#### [WHAT THE TASK ASKS]
Find every line in the records that holds the string "Simple". Copy each one.
-- DATASET RECORDS follows --
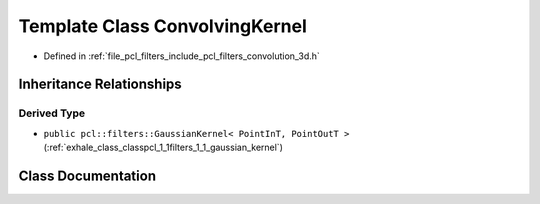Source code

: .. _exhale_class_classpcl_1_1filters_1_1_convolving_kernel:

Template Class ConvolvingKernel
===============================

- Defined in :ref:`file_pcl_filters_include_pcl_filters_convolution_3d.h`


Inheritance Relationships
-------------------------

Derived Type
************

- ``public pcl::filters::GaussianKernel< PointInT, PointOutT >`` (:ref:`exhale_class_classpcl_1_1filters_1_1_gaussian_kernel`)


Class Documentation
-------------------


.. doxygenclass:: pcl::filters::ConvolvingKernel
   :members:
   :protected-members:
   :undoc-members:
-- DATASET RECORDS concluded --
-- DATASET RECORDS follows --
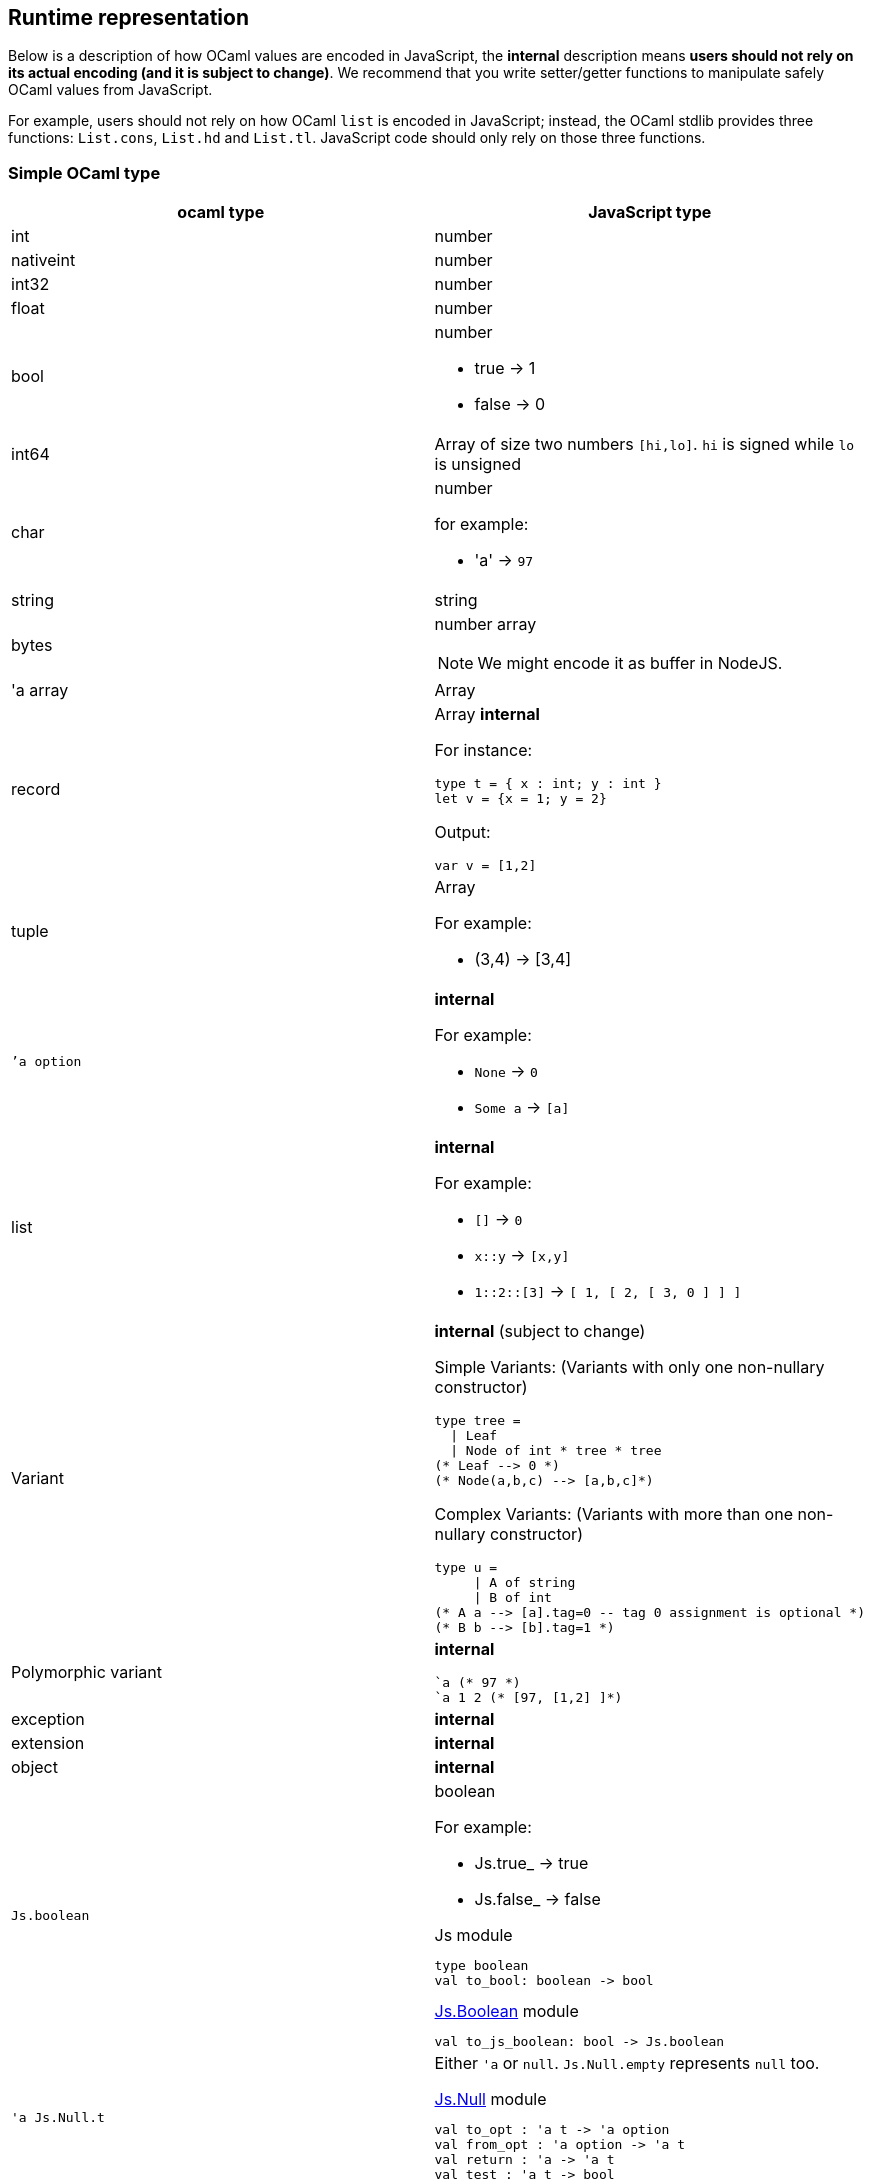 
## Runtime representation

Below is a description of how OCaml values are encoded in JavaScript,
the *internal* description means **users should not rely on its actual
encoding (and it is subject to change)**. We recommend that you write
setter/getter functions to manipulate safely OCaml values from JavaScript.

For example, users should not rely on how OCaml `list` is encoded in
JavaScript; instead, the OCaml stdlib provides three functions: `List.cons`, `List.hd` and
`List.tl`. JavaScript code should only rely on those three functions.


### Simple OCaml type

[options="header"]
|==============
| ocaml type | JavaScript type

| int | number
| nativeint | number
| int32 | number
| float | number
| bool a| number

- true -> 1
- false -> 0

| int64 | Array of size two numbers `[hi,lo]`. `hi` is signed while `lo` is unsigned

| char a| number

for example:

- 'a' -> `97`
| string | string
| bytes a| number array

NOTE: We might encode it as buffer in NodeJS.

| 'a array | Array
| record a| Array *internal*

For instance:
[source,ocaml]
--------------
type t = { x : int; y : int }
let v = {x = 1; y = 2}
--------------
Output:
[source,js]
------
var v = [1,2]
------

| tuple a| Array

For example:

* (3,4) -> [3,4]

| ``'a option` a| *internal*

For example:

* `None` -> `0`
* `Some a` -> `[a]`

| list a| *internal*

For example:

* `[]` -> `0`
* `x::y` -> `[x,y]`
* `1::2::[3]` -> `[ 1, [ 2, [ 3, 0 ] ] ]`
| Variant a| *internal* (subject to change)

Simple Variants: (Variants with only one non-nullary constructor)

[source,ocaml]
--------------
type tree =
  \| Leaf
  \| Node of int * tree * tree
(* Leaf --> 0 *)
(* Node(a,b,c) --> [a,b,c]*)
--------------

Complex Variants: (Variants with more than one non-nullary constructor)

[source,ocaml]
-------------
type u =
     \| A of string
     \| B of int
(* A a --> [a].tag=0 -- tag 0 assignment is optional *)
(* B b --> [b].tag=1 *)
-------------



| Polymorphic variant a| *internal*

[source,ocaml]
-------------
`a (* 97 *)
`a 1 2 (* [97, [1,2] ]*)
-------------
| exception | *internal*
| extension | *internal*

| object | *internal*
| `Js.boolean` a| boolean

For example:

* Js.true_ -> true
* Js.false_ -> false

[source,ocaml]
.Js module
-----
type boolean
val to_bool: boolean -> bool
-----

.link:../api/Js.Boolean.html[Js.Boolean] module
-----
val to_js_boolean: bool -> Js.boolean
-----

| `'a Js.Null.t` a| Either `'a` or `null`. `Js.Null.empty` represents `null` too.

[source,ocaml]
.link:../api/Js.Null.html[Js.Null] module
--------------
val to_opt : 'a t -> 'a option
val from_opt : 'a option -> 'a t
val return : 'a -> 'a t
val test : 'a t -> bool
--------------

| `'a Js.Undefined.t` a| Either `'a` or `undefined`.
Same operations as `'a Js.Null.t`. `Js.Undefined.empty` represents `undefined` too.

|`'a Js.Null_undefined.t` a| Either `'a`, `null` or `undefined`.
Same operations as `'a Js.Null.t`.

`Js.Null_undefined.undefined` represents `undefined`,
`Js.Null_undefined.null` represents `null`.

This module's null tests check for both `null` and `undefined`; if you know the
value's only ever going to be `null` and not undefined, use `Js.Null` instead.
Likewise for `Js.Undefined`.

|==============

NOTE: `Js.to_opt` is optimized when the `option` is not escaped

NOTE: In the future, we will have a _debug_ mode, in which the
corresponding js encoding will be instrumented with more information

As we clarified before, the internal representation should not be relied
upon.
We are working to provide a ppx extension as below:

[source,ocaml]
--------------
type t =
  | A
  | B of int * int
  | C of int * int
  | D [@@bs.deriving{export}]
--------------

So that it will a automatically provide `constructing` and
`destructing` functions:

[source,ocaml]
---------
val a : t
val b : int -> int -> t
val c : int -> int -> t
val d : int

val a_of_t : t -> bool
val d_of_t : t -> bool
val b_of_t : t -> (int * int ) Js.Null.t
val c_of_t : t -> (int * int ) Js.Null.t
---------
-- DATASET RECORDS concluded --
#### [TASK ANSWER]
### Simple OCaml type
Simple Variants: (Variants with only one non-nullary constructor)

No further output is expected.